## EXERCISE
Your task is to copy every line of the entries that contains "prime".

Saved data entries
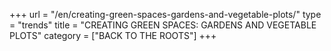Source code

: 
+++
url = "/en/creating-green-spaces-gardens-and-vegetable-plots/"
type = "trends"
title = "CREATING GREEN SPACES: GARDENS AND VEGETABLE PLOTS"
category = ["BACK TO THE ROOTS"]
+++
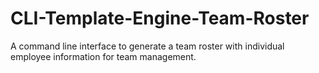 # CLI-Template-Engine-Team-Roster
A command line interface to generate a team roster with individual employee information for team management. 
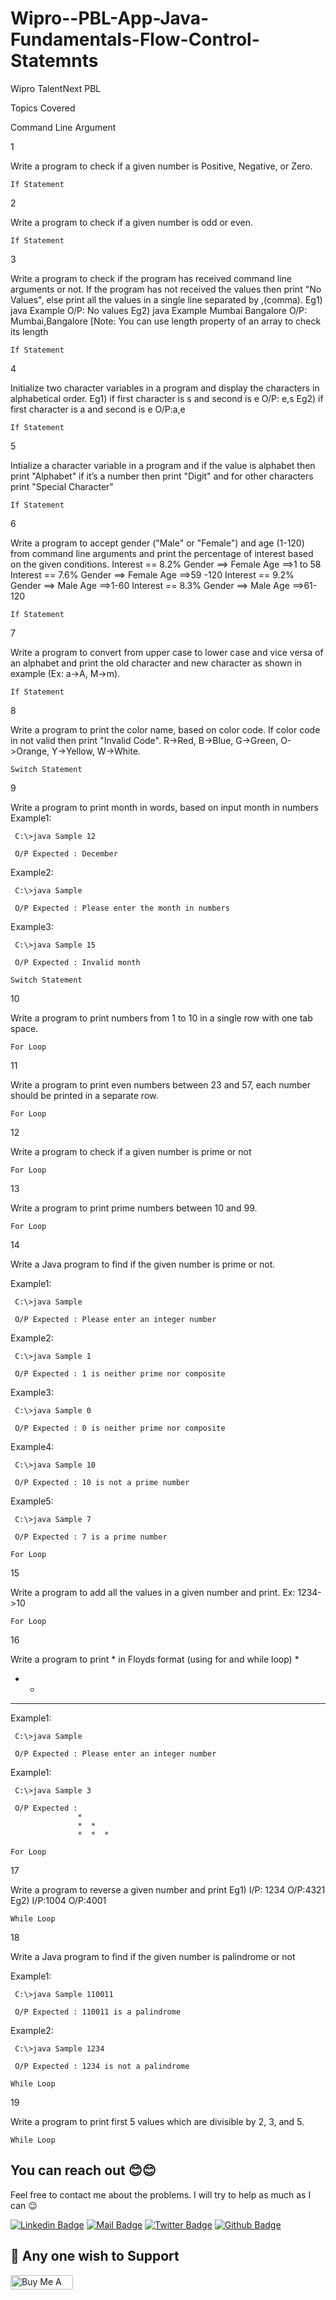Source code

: # Wipro--PBL-App-Java-Fundamentals-Flow-Control-Statemnts

Wipro TalentNext PBL

Topics Covered

Command Line Argument

1 	

 Write a program to check if a given number is Positive, Negative, or Zero.

	If Statement 	
2 	

 Write a program to check if a given number is odd or even.

	If Statement 	
3 	

 Write a program to check if the program has received command line arguments or not. If the program has not received the values then print "No Values", else print all the values in a single line separated by ,(comma).
Eg1) java Example
O/P: No values
Eg2) java Example Mumbai Bangalore
O/P: Mumbai,Bangalore
[Note: You can use length property of an array to check its length

	If Statement 	
4 	

 Initialize two character variables in a program and display the characters in alphabetical order.
Eg1) if first character is s and second is e
O/P: e,s
Eg2) if first character is a and second is e
O/P:a,e

	If Statement 	
5 	

 Intialize a character variable in a program and if the value is alphabet then print "Alphabet" if it’s a number then print "Digit" and for other characters print "Special Character"

	If Statement 	
6 	

 Write a program to accept gender ("Male" or "Female") and age (1-120) from command line arguments and print the percentage of interest based on the given conditions.
Interest == 8.2% 
 Gender ==> Female
 Age    ==>1 to 58
Interest == 7.6% 
 Gender ==> Female
 Age    ==>59 -120
Interest == 9.2% 
 Gender ==> Male
 Age    ==>1-60
Interest == 8.3% 
 Gender ==> Male
 Age    ==>61-120

	If Statement 	
7 	

 Write a program to convert from upper case to lower case and vice versa of an alphabet and print the old character and new character as shown in example (Ex: a->A, M->m).

	If Statement 	
8 	

 Write a program to print the color name, based on color code. If color code in not valid then print "Invalid Code". R->Red, B->Blue, G->Green, O->Orange, Y->Yellow, W->White.

	Switch Statement 	
9 	

 Write a program to print month in words, based on input month in numbers
Example1:

     C:\>java Sample 12

     O/P Expected : December

Example2:

     C:\>java Sample 

     O/P Expected : Please enter the month in numbers

Example3:

     C:\>java Sample 15

     O/P Expected : Invalid month

	Switch Statement 	
10 	

 Write a program to print numbers from 1 to 10 in a single row with one tab space.

	For Loop 	
11 	

 Write a program to print even numbers between 23 and 57, each number should be printed in a separate row.

	For Loop 	
12 	

 Write a program to check if a given number is prime or not

	For Loop 	
13 	

 Write a program to print prime numbers between 10 and 99.

	For Loop 	
14 	

 Write a Java program to find if the given number is prime or not.

Example1:

     C:\>java Sample 

     O/P Expected : Please enter an integer number 

Example2:

     C:\>java Sample 1

     O/P Expected : 1 is neither prime nor composite

Example3:

     C:\>java Sample 0

     O/P Expected : 0 is neither prime nor composite
 
 Example4:

     C:\>java Sample 10

     O/P Expected : 10 is not a prime number

Example5:

     C:\>java Sample 7

     O/P Expected : 7 is a prime number

	For Loop 	
15 	

 Write a program to add all the values in a given number and print. Ex: 1234->10

	For Loop 	
16 	

 Write a program to print * in Floyds format (using for and while loop)
*
*  *
*  *   *



Example1:

     C:\>java Sample 

     O/P Expected : Please enter an integer number

Example1:

     C:\>java Sample 3

     O/P Expected :
                   *
                   *  * 
                   *  *  *

	For Loop 	
17 	

 Write a program to reverse a given number and print
Eg1)
I/P: 1234
O/P:4321
Eg2)
I/P:1004
O/P:4001

	While Loop 	
18 	

 Write a Java program to find if the given number is palindrome or not

Example1:

     C:\>java Sample 110011

     O/P Expected : 110011 is a palindrome

Example2:

     C:\>java Sample 1234

     O/P Expected : 1234 is not a palindrome

	While Loop 	
19 	

 Write a program to print first 5 values which are divisible by 2, 3, and 5.

	While Loop 

## You can reach out 😊😊
Feel free to contact me about the problems. I will try to help as much as I can 😉

[![Linkedin Badge](https://img.shields.io/badge/linkedin-%230077B5.svg?&style=for-the-badge&logo=linkedin&logoColor=white)](https://www.linkedin.com/in/ajf013-francis-cruz/)
[![Mail Badge](https://img.shields.io/badge/email-c14438?style=for-the-badge&logo=Gmail&logoColor=white&link=mailto:furkanozbek1995@gmail.com)](mailto:cruzmma2021@gmail.com)
[![Twitter Badge](https://img.shields.io/badge/twitter-1DA1F2?style=for-the-badge&logo=twitter&logoColor=white)](https://twitter.com/Itsme_Ajf013)
[![Github Badge](https://img.shields.io/badge/github-333?style=for-the-badge&logo=github&logoColor=white)](https://github.com/ajf013)

## 🙏 Any one wish to Support

  <a href="https://www.buymeacoffee.com/ajf013" target="_blank"><img src="https://cdn.buymeacoffee.com/buttons/default-orange.png" alt="Buy Me A Coffee" height="23" width="100" style="border-radius:2px" />
</p>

## OUTPUT
 Write a program to check if a given number is prime or not
 Write a program to print prime numbers between 10 and 99.
 Write a Java program to find if the given number is prime or not.
     O/P Expected : 1 is neither prime nor composite
     O/P Expected : 0 is neither prime nor composite
     O/P Expected : 10 is not a prime number
     O/P Expected : 7 is a prime number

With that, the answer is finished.